(Exercise aim): Your answer must repeat all of the entries word for word, without any images.

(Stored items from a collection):
····················

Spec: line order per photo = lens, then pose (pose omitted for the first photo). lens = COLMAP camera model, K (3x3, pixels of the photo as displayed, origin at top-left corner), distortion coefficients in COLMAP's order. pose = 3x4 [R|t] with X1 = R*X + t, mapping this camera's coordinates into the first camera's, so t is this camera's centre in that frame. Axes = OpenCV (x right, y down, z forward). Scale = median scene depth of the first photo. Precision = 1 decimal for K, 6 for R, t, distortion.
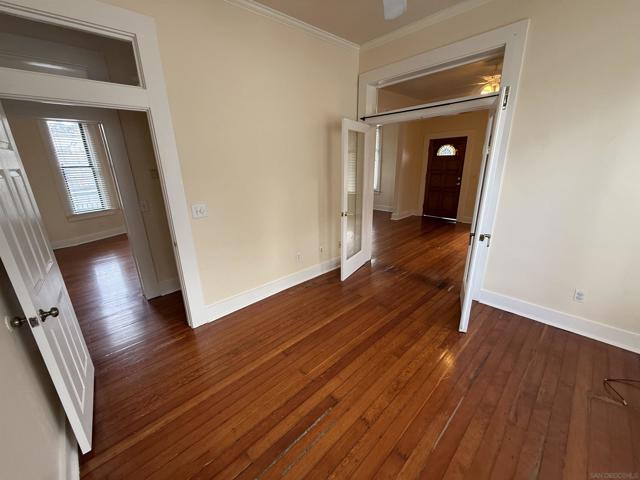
lens RADIAL K [[254.6, 0, 320.0], [0, 254.6, 240.0], [0, 0, 1]] dist [0.002526, 0.000526]
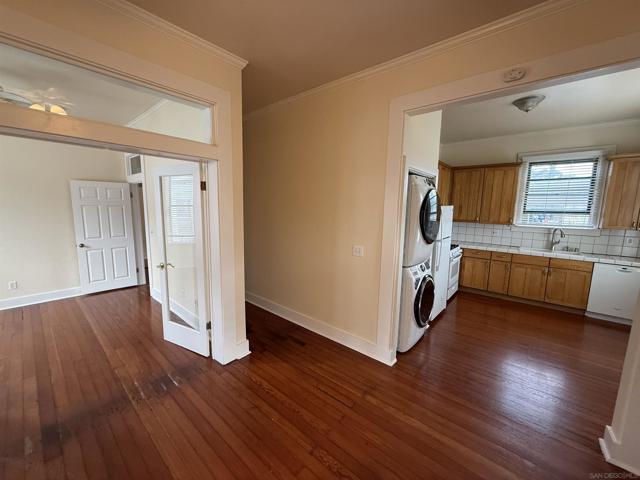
lens RADIAL K [[254.6, 0, 320.0], [0, 254.6, 240.0], [0, 0, 1]] dist [0.002526, 0.000526]
pose [[0.100756, 0.167032, -0.980790, 0.941628], [-0.315965, 0.940144, 0.127651, -0.455791], [0.943406, 0.297034, 0.147502, 1.221019]]
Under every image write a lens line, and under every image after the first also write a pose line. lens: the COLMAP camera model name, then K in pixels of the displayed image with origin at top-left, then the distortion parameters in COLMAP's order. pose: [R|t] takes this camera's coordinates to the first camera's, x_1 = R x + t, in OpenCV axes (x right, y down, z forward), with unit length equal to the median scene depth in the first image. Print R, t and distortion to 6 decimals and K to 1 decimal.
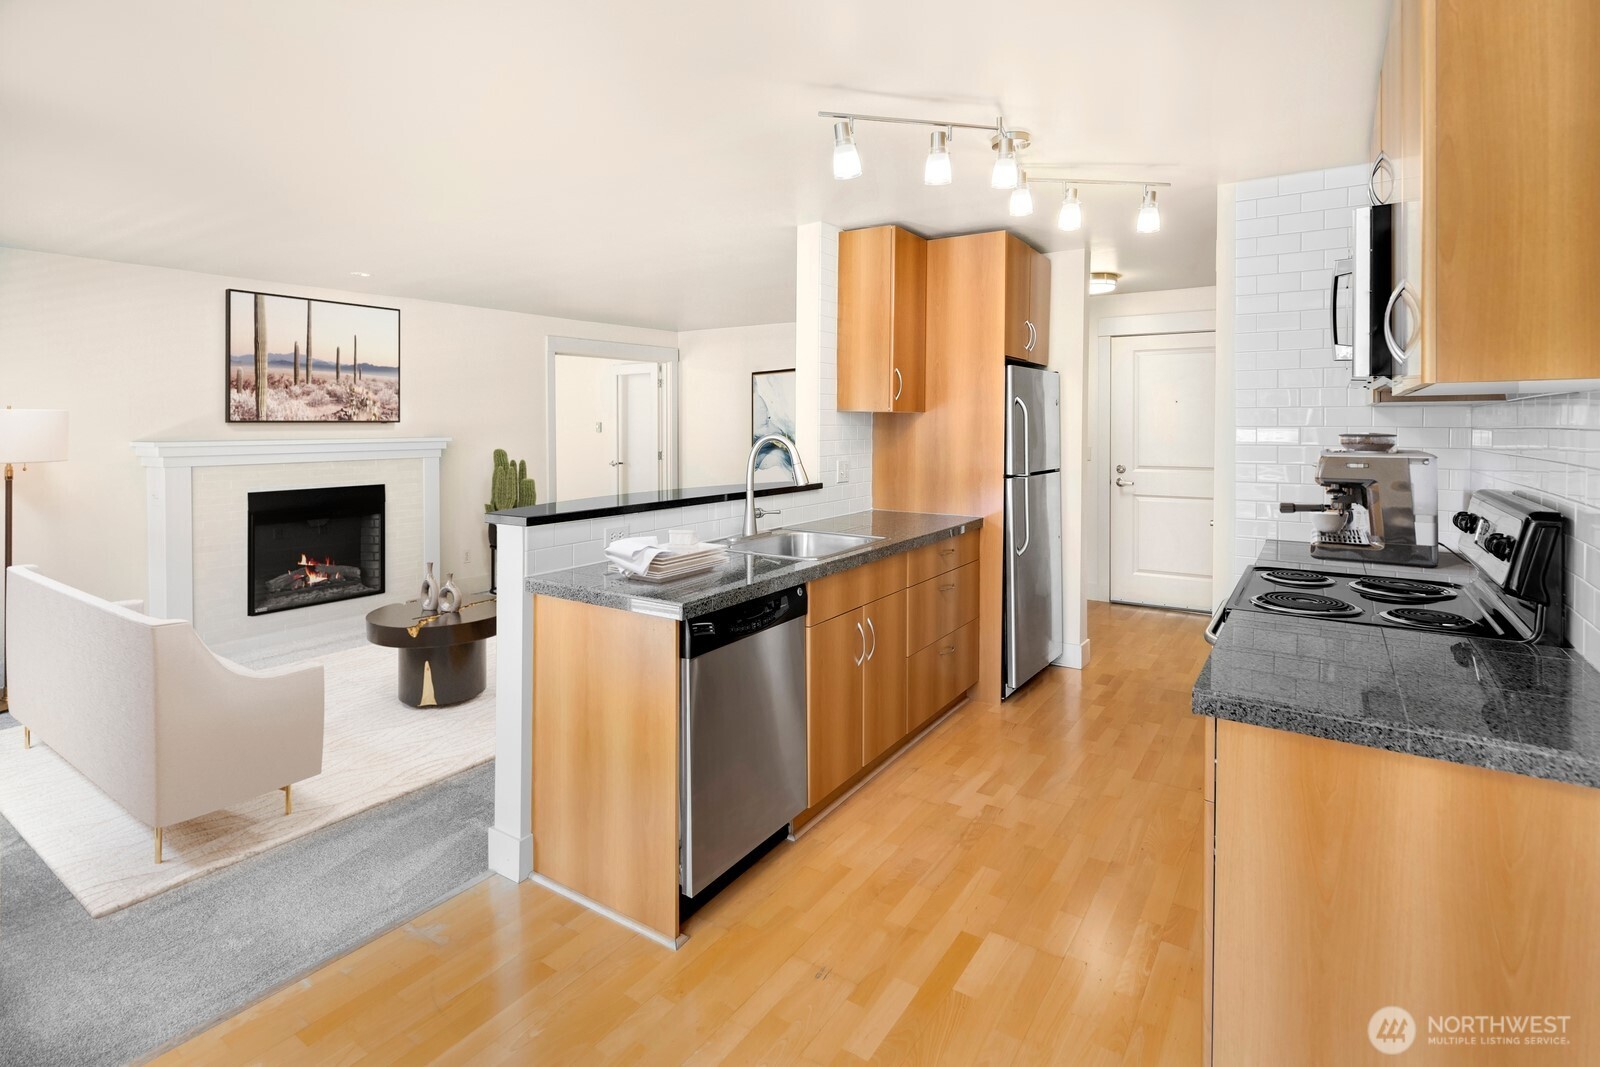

····················

(Answer for the task):
Spec: line order per photo = lens, then pose (pose omitted for the first photo). lens = COLMAP camera model, K (3x3, pixels of the photo as displayed, origin at top-left corner), distortion coefficients in COLMAP's order. pose = 3x4 [R|t] with X1 = R*X + t, mapping this camera's coordinates into the first camera's, so t is this camera's centre in that frame. Axes = OpenCV (x right, y down, z forward). Scale = median scene depth of the first photo. Precision = 1 decimal for K, 6 for R, t, distortion.
lens RADIAL K [[254.6, 0, 320.0], [0, 254.6, 240.0], [0, 0, 1]] dist [0.002526, 0.000526]
lens RADIAL K [[254.6, 0, 320.0], [0, 254.6, 240.0], [0, 0, 1]] dist [0.002526, 0.000526]
pose [[0.100756, 0.167032, -0.980790, 0.941628], [-0.315965, 0.940144, 0.127651, -0.455791], [0.943406, 0.297034, 0.147502, 1.221019]]
Under every image write a lens line, and under every image after the first also write a pose line. lens: the COLMAP camera model name, then K in pixels of the displayed image with origin at top-left, then the distortion parameters in COLMAP's order. pose: [R|t] takes this camera's coordinates to the first camera's, x_1 = R x + t, in OpenCV axes (x right, y down, z forward), with unit length equal to the median scene depth in the first image. Print R, t and distortion to 6 decimals and K to 1 decimal.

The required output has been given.